This is an extremely technical article. I struggled with it. Lots of words I had to look up. The key datum from the whole thing? Keep your fat intake low to best fuel your mitochindria, the energy production units of your cells.
How to Become a More Efficient Glucose Burner
One of the key take-homes from this is that if you want to be optimally healthy, you want to burn glucose in your electron transport chain of your mitochondria, and one of the best ways to ensure that is to increase carbs and lower your fat intake.
As explained by Marshall, when you eat a meal, insulin is released. When you consume a meal that generates a lot of insulin, it suppresses the release of free fatty acids from your fat cells. Those free fatty acids are what cells import and burn in the mitochondria.
“Essentially, what the insulin is doing is it’s kind of telling the fat to get out of the way because you can’t efficiently burn fat and glucose at the same time because of the Randle cycle. The burning of fat will displace your ability to burn glucose,” Marshall explains.
“So, insulin lowers the amount of fat that can enter the mitochondria. Interestingly, it also lowers the amount of branched-chain amino acids that are circulating.”
Marshall struggled with elevated blood glucose in the mornings and, as an experiment, he swapped muscle meat and protein from grains for bone broth and pork rinds.
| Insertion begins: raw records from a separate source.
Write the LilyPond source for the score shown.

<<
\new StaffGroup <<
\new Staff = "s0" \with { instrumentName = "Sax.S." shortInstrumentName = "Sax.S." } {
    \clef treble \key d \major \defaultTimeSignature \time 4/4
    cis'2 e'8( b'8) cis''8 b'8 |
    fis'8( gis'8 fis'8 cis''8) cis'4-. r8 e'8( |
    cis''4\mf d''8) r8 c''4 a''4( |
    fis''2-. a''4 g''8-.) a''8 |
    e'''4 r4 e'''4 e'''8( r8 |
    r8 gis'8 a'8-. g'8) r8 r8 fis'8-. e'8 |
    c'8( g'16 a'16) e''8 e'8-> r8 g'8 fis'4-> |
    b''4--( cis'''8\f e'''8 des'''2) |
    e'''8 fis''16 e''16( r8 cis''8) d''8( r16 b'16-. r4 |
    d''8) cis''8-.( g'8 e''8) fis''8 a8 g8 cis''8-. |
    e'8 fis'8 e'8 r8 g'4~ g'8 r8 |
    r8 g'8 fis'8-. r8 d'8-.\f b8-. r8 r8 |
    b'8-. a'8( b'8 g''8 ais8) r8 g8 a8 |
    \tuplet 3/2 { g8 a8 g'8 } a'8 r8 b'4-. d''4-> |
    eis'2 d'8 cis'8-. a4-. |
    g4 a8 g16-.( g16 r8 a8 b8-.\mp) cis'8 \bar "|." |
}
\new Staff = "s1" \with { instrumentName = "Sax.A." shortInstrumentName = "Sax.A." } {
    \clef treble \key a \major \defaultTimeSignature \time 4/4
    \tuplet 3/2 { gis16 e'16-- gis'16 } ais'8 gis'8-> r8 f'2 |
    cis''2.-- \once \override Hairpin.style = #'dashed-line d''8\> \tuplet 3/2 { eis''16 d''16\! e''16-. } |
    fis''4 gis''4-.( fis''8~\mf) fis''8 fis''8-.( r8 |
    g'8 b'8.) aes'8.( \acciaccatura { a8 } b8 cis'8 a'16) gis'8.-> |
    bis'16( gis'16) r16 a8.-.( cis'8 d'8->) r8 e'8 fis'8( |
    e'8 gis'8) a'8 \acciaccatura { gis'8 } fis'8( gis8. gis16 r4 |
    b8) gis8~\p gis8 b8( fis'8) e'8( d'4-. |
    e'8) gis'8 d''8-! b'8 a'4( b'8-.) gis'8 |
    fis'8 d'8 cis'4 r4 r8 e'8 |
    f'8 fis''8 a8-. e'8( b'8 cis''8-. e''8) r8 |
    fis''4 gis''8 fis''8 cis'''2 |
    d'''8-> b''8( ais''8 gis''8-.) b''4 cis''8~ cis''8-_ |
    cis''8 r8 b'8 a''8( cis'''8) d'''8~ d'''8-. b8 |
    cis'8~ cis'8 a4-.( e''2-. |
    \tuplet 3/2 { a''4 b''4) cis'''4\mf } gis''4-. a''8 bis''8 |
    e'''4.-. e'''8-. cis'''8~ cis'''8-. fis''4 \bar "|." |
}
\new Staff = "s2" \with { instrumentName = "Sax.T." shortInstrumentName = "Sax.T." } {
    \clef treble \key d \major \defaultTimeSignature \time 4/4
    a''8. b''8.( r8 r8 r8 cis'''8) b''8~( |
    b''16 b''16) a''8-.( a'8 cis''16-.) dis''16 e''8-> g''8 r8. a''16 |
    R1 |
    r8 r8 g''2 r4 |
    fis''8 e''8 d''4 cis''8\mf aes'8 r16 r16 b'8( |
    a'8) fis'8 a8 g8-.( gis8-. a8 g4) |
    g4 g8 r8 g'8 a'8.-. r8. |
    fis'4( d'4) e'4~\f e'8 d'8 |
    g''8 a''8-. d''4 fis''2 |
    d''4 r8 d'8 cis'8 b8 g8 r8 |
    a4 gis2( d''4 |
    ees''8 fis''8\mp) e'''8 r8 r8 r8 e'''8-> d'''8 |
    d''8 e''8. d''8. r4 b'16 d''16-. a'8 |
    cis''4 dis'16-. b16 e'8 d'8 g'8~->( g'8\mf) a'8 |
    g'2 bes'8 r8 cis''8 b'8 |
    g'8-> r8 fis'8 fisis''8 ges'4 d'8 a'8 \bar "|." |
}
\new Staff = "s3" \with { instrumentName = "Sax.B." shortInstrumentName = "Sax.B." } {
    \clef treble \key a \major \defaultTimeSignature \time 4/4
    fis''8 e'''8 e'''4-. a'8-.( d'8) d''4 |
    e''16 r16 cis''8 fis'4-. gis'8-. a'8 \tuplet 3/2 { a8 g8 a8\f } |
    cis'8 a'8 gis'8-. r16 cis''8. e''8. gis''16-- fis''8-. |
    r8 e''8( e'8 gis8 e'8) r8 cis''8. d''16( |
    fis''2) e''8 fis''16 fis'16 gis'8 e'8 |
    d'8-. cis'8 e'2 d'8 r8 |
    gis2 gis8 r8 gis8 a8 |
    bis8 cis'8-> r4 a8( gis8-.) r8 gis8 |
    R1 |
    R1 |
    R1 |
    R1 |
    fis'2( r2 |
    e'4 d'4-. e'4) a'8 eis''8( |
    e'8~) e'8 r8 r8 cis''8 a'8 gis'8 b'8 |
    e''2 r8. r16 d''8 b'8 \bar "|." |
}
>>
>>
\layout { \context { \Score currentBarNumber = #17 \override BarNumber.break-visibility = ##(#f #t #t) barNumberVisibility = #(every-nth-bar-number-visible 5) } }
“Papers have shown there’s this competition between branched-chain amino acids that are high in muscle meats and grains, and glycine that is high in connective tissues, collagen, gelatin,” he says.
Within about two weeks, his fasting blood glucose was reliably right around 80, which is optimal. He was consuming about 600 grams of mostly starch and some sugars, primarily sucrose from whole fruit.